● WORK ITEM
Return each line of the data below exactly, omitting any pictures.

Collected data:
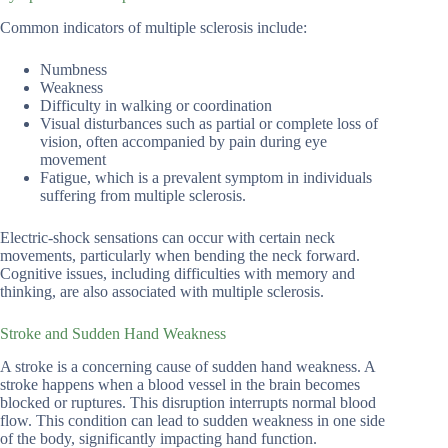
Common indicators of multiple sclerosis include:
Numbness
Weakness
Difficulty in walking or coordination
Visual disturbances such as partial or complete loss of
vision, often accompanied by pain during eye
movement
Fatigue, which is a prevalent symptom in individuals
suffering from multiple sclerosis.
Electric-shock sensations can occur with certain neck
movements, particularly when bending the neck forward.
Cognitive issues, including difficulties with memory and
thinking, are also associated with multiple sclerosis.
Stroke and Sudden Hand Weakness
A stroke is a concerning cause of sudden hand weakness. A
stroke happens when a blood vessel in the brain becomes
blocked or ruptures. This disruption interrupts normal blood
flow. This condition can lead to sudden weakness in one side
of the body, significantly impacting hand function.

● OUTPUT FOR THIS TASK
Common indicators of multiple sclerosis include:
Numbness
Weakness
Difficulty in walking or coordination
Visual disturbances such as partial or complete loss of
vision, often accompanied by pain during eye
movement
Fatigue, which is a prevalent symptom in individuals
suffering from multiple sclerosis.
Electric-shock sensations can occur with certain neck
movements, particularly when bending the neck forward.
Cognitive issues, including difficulties with memory and
thinking, are also associated with multiple sclerosis.
Stroke and Sudden Hand Weakness
A stroke is a concerning cause of sudden hand weakness. A
stroke happens when a blood vessel in the brain becomes
blocked or ruptures. This disruption interrupts normal blood
flow. This condition can lead to sudden weakness in one side
of the body, significantly impacting hand function.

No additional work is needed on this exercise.